Dün akşam sana benzer birini gördüm
Taksim' de bir otobüs durağında
Ama iyice bakamadım, utandım
Çünkü o çok küçüktü, henüz kızım yaşında.
Sürme yoktu gözlerinde, tırnakları ojesiz
Rujsuzdu alev alev yanan gül dudakları
Çocuksu hareketleri, ürkekti bakışları
Dedim ya o çok küçüktü, henüz kızım yaşında.
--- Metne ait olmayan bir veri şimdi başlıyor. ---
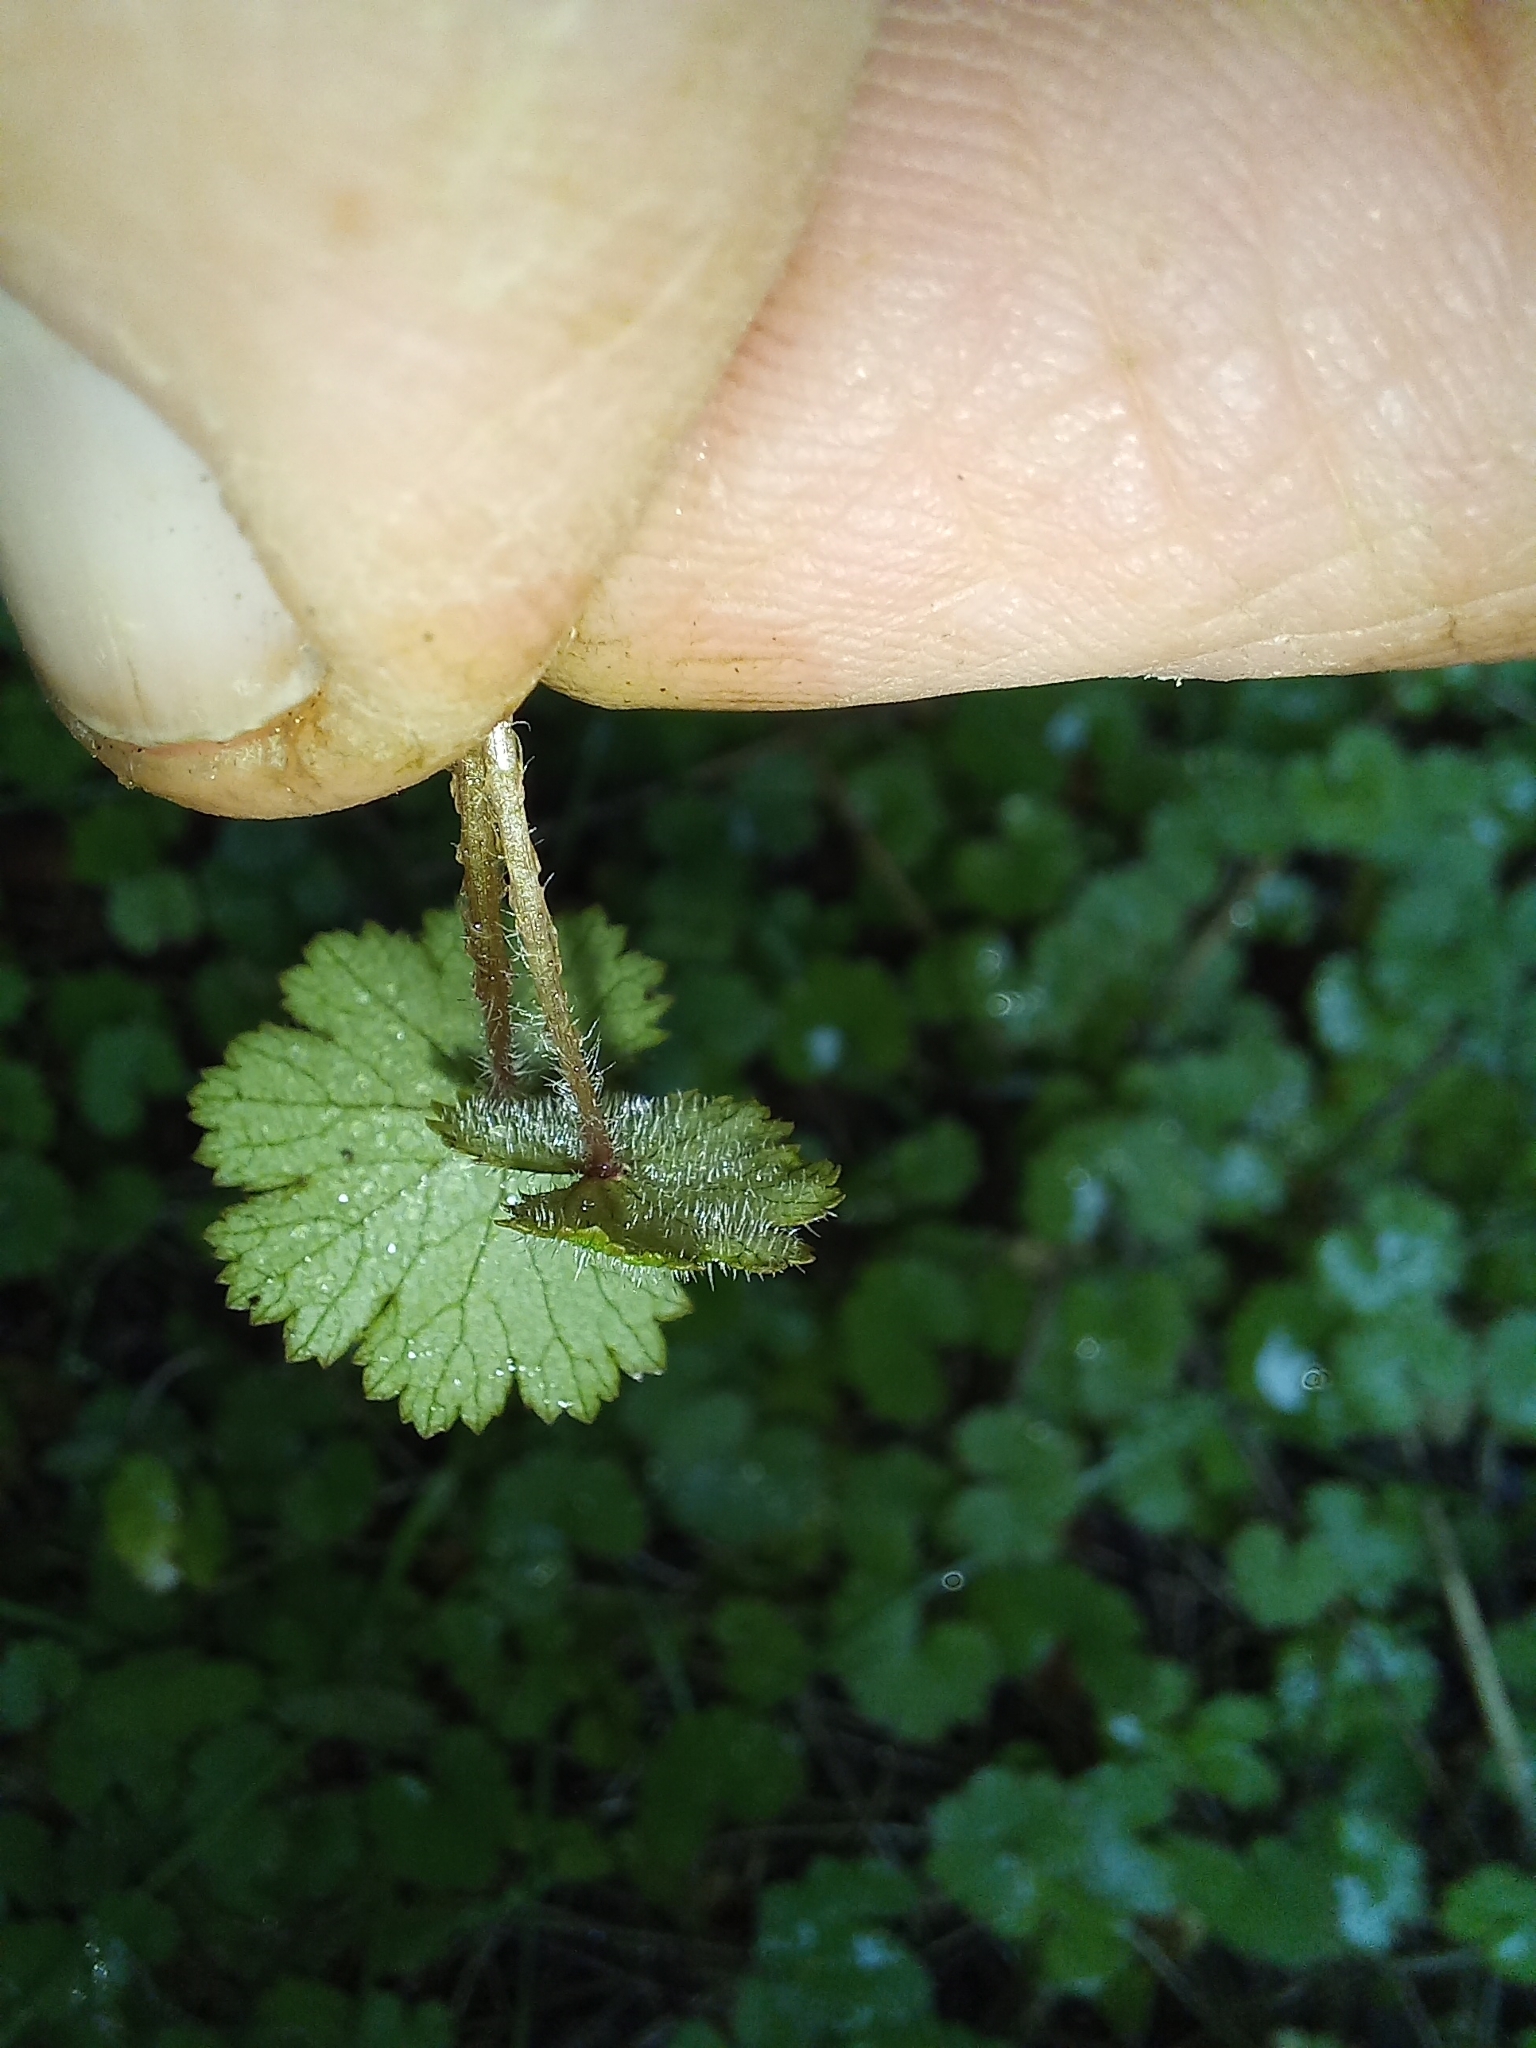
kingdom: Plantae
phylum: Tracheophyta
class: Magnoliopsida
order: Apiales
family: Araliaceae
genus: Hydrocotyle
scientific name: Hydrocotyle moschata
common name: Hairy pennywort
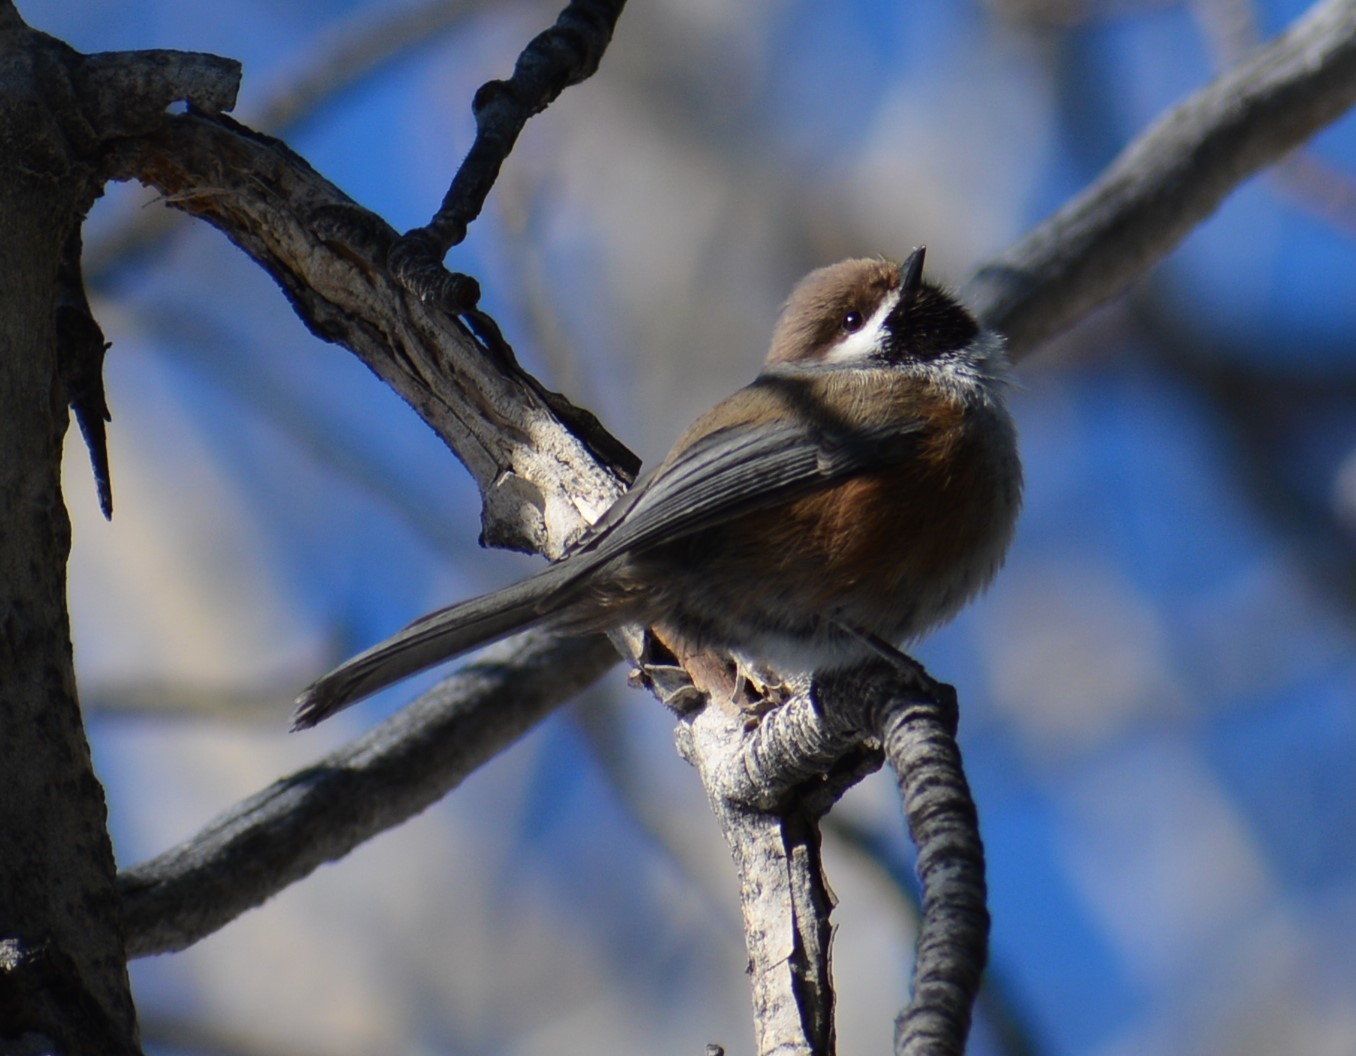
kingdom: Animalia
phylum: Chordata
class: Aves
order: Passeriformes
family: Paridae
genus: Poecile
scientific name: Poecile hudsonicus
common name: Boreal chickadee
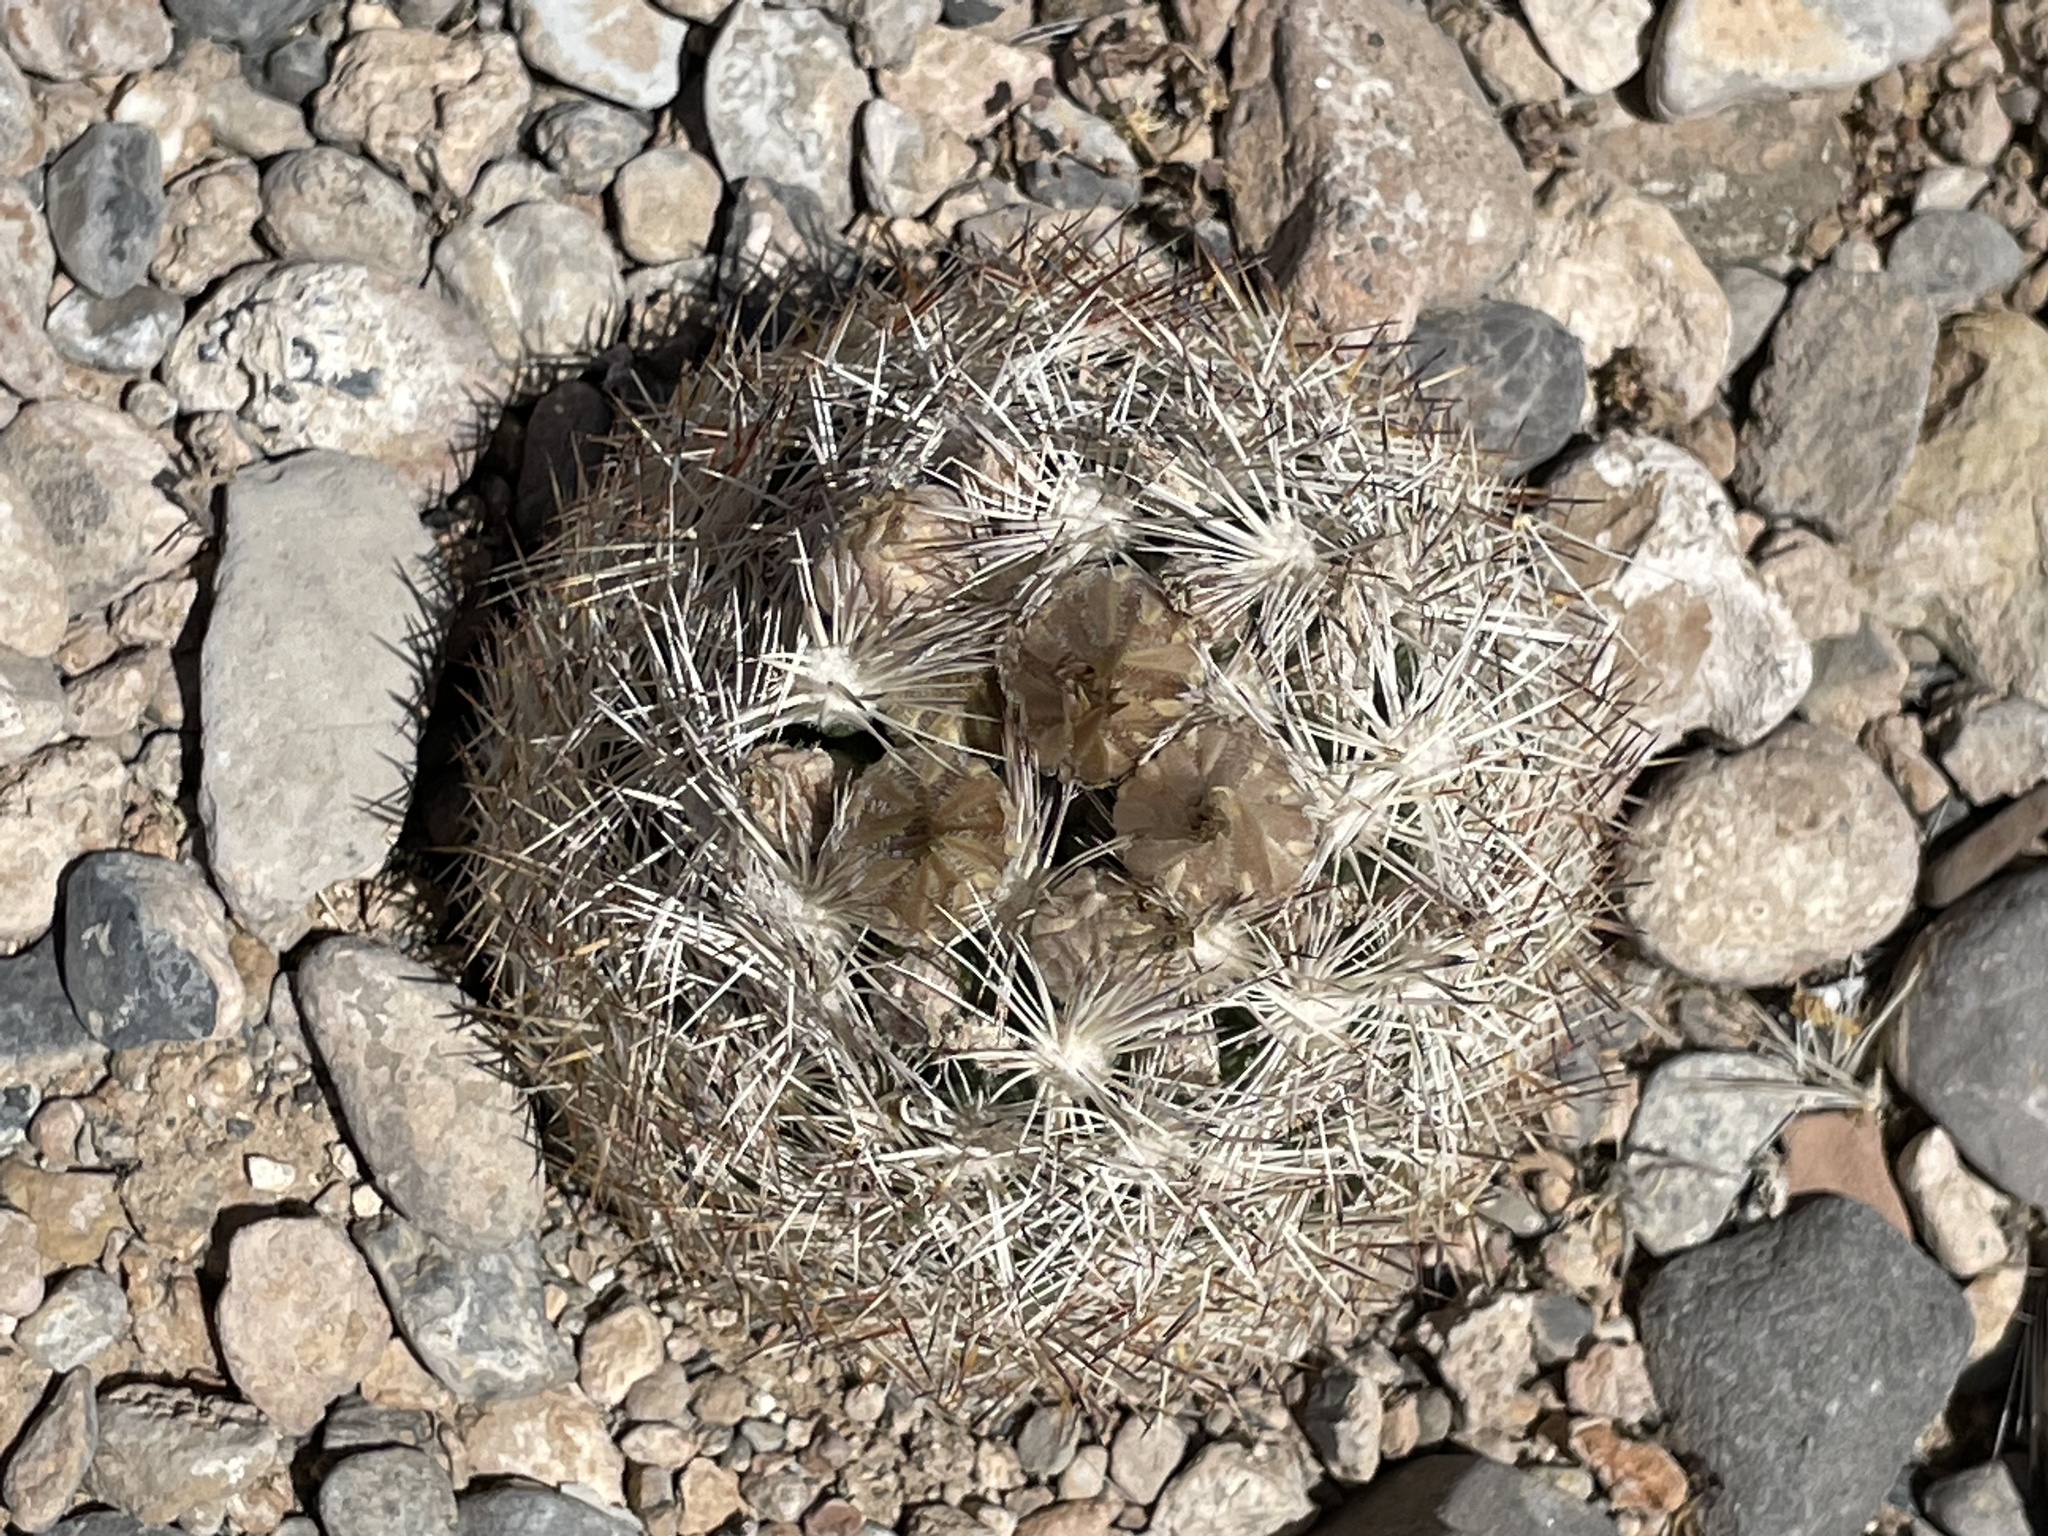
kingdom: Plantae
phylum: Tracheophyta
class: Magnoliopsida
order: Caryophyllales
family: Cactaceae
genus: Pelecyphora
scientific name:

Bakışları sana benziyor, içten ve duygulu
Kah bana, kah ona- buna bakıyor, kaygılı
Pek de utangaç, bir o kadar da saygılı
Dedim ya o çok küçüktü, henüz kızım yaşında
Saçları başak sarısı ve lüle lüle
Elleri de aynı senin güzel ellerinle.
Bir ara iyice süzdüm gözlerini
Tıpkı seninkiler, buğulu ve iri iri.
Kısaca; kaşı, gözü, burnu, yüzü hep sen
İnanır, hak verirdin bir de sen görsen
Hele yanağına serpilmiş o bir iki ben
Dedim ya o çok küçüktü ama, tıpkı sen.
Öyle derinlere daldımki bir ara
Seni sanıp, gözlerinden ayrılamadım
Bana yaklaşıp, sordu usulca;
'Neden baktığınızı hala anlayamadım.
Cevap veremedim, boğazım düğümlendi
'Ne desem yanlış anlar' diye düşündüm
Allah'tan otobüs geldi de acele binip gitti,
Ben de çözülüp ondan, kendime döndüm.